Sprawdź bezpłatnie oferty fotowoltaiki

Fotowoltaika 2023 – krajobraz po burzy w sektorze instalacji prosumenckich

Sektor fotowoltaiki (szczególnie tej przeznaczonej dla gospodarstw domowych oraz niewielkich klientów biznesowych) z całą pewnością zapamięta 2022 rok. To właśnie wtedy, weszły w życie nowe zasady rozliczenia prosumentów, które będą determinowały funkcjonowanie fotowoltaiki w 2023 roku.

Po długich bataliach i oporach ze strony środowisk związanych z szeroko pojętą branżą energetyki słonecznej, net-billing zastąpił tzw. system opustów. Oficjalnie, obowiązujący od 2016 roku system opustów zlikwidowano 1 kwietnia 2022 roku. W praktyce, przez trzy miesiące od tej daty obowiązywał jeszcze okres przejściowy. W efekcie osoby, które podłączyły instalacje fotowoltaiczne po 31 marca 2022 roku, zaczęły się rozliczać w net-billingu dopiero od 1 lipca 2022 roku.

Spadki w przyłączeniach i prognozy odbicia

System net-billingowy, choć (jak się okazało) opłacalny i stosowany z powodzeniem w wielu krajach, nie spotkał się w Polsce z ciepłym przyjęciem. Głównym problemem były (i wciąż są) dość skomplikowane reguły w porównaniu do systemu opustów. System skonstruowany w oparciu o cenę rynkową wymaga bowiem bardziej zaawansowanych obliczeń czasu zwrotu z inwestycji.

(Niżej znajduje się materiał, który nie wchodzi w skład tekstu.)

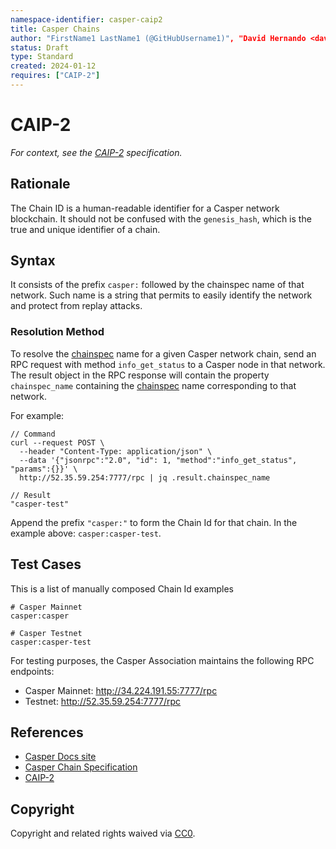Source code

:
 ```yaml
---
namespace-identifier: casper-caip2
title: Casper Chains
author: "FirstName1 LastName1 (@GitHubUsername1)", "David Hernando <david.hernando@make.services>"
status: Draft
type: Standard
created: 2024-01-12
requires: ["CAIP-2"]
---
```


# CAIP-2

*For context, see the [CAIP-2][] specification.*

## Rationale

The Chain ID is a human-readable identifier for a Casper network blockchain. It should not be confused with the `genesis_hash`, which is the true and unique identifier of a chain.

## Syntax

It consists of the prefix `casper:` followed by the chainspec name of that network. Such name is a string that permits to easily identify the network and protect from replay attacks.

### Resolution Method

To resolve the [chainspec][] name for a given Casper network chain, send an RPC request with method `info_get_status` to a Casper node in that network. The result object in the RPC response will contain the property `chainspec_name` containing the [chainspec][] name corresponding to that network.

For example:

```jsonc
// Command
curl --request POST \
  --header "Content-Type: application/json" \
  --data '{"jsonrpc":"2.0", "id": 1, "method":"info_get_status", "params":{}}' \
  http://52.35.59.254:7777/rpc | jq .result.chainspec_name

// Result
"casper-test"
```

Append the prefix `"casper:"` to form the Chain Id for that chain. In the example above: `casper:casper-test`.

## Test Cases

This is a list of manually composed Chain Id examples

```
# Casper Mainnet
casper:casper

# Casper Testnet
casper:casper-test
```

For testing purposes, the Casper Association maintains the following RPC endpoints:

* Casper Mainnet: http://34.224.191.55:7777/rpc
* Testnet: http://52.35.59.254:7777/rpc


## References

- [Casper Docs site][]
- [Casper Chain Specification][Chainspec]
- [CAIP-2][]

[CAIP-2]: https://github.com/ChainAgnostic/CAIPs/blob/master/CAIPs/caip-2.md
[Casper Docs site]: https://docs.casper.network/
[Chainspec]: https://docs.casper.network/operators/setup-network/chain-spec/

## Copyright
Copyright and related rights waived via [CC0](https://creativecommons.org/publicdomain/zero/1.0/).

Sytuację dodatkowo pogarszało tempo zmian. Od momentu ogłoszenia planów likwidacji systemu prosumenckiego, do wejścia w życie ustawy zastępującej opusty net-billingiem minęło zaledwie 10 miesięcy. Ograniczony czas sprawił, że instalacje fotowoltaiczne przewidziane na najbliższych kilka-kilkadziesiąt miesięcy skumulowały się w ciągu ostatnich miesięcy przed graniczną datą 1 kwietnia 2022 roku. W efekcie, przykładowo, w marcu 2022 roku:

  • PGE odnotowało ponad 40 tysięcy przyłączeń,
  • na terenie Enea Operator było niemal 18 tysięcy przyłączeń.

Niestety, już w kwietniu 2022 roku rynek wyraźnie zahamował. W tym miesiącu w PGE przybyło zaledwie 648 nowych mikroinstalacji prosumenckich. Z kolei Enea przyłączyła 1.019 nowych systemów. Spadki przekroczyły zatem ponad 90%. Przy czym oczywiste było, że rekordowe wyniki nie wynikały z naturalnego rozwoju sektora, a z przyspieszenia decyzji zakupowych – po chwilowym skoku zainteresowania, spadki były nieuniknione.

Eksperci są zdania, że po chwilowym zachłyśnięciu się rynku, popyt zacznie się odbudowywać. Przede wszystkim ze względu na drastyczne wzrosty cen energii. Według wyliczeń analityków, ceny prądu w 2023 roku dla gospodarstw domowych, aby odpowiadały realiom rynkowym, powinny wzrosnąć nawet o około 70 – 100%. Wiele zależy jednak od decyzji URE, który zatwierdza taryfy (może się okazać, że w roku wyborów rząd nie będzie chciał nadmiernie podnosić cen.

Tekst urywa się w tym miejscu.